2 tablespoons olive oil, plus more for greasing

1 large onion, diced

4 cloves garlic, minced

20 oz. chopped frozen spinach, thawed and drained, or approximately 1 ½ pounds fresh spinach, chopped

1 cup whipped cottage cheese

1 cup grated Romano, plus ¼ cup for sprinkling on top of fritada

½ teaspoon salt

6 large eggs, beaten

Preheat oven to 375°F.

Lightly oil a 9 x 13 baking dish.

In a large skillet, heat 2 tablespoons of olive oil on medium. Add diced onion, sprinkle with a pinch of salt, and sauté until soft and translucent, stirring occasionally, about 10 minutes. Reduce heat to low and add minced garlic, cooking for another 30 seconds. Remove from heat.

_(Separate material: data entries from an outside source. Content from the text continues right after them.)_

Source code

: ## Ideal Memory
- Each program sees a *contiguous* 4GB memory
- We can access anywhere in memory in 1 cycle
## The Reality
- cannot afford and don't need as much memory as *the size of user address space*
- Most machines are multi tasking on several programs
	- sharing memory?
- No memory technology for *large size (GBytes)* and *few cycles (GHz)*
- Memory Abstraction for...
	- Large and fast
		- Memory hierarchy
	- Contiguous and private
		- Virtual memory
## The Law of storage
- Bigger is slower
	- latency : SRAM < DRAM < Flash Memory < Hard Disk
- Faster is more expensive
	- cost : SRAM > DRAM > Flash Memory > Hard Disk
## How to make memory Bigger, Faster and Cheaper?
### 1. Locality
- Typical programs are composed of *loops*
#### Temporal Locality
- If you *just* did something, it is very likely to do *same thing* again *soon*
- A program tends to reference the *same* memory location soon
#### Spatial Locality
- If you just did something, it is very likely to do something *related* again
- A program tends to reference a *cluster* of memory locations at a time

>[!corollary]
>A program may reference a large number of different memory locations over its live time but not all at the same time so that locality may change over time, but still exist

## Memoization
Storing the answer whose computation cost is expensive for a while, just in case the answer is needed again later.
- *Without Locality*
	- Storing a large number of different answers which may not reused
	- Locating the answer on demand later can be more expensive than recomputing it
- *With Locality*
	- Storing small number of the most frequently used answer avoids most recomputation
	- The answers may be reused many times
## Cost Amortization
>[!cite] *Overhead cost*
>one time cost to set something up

In a large bowl, mix spinach, cottage cheese, and 1 cup Romano. Add beaten eggs, stirring to combine, followed by sautéed onion and garlic.

Transfer spinach mixture to greased baking dish, smoothing the top with a spatula or the back of a wooden spoon. Sprinkle with remaining ¼ cup Romano.

Bake 40–50 minutes, until top is browned and a fork inserted into the middle of the fritada comes out dry. The top and edges should be slightly crunchy. Let cool for 10–15 minutes. Serve warm, or refrigerate and serve at room temperature later.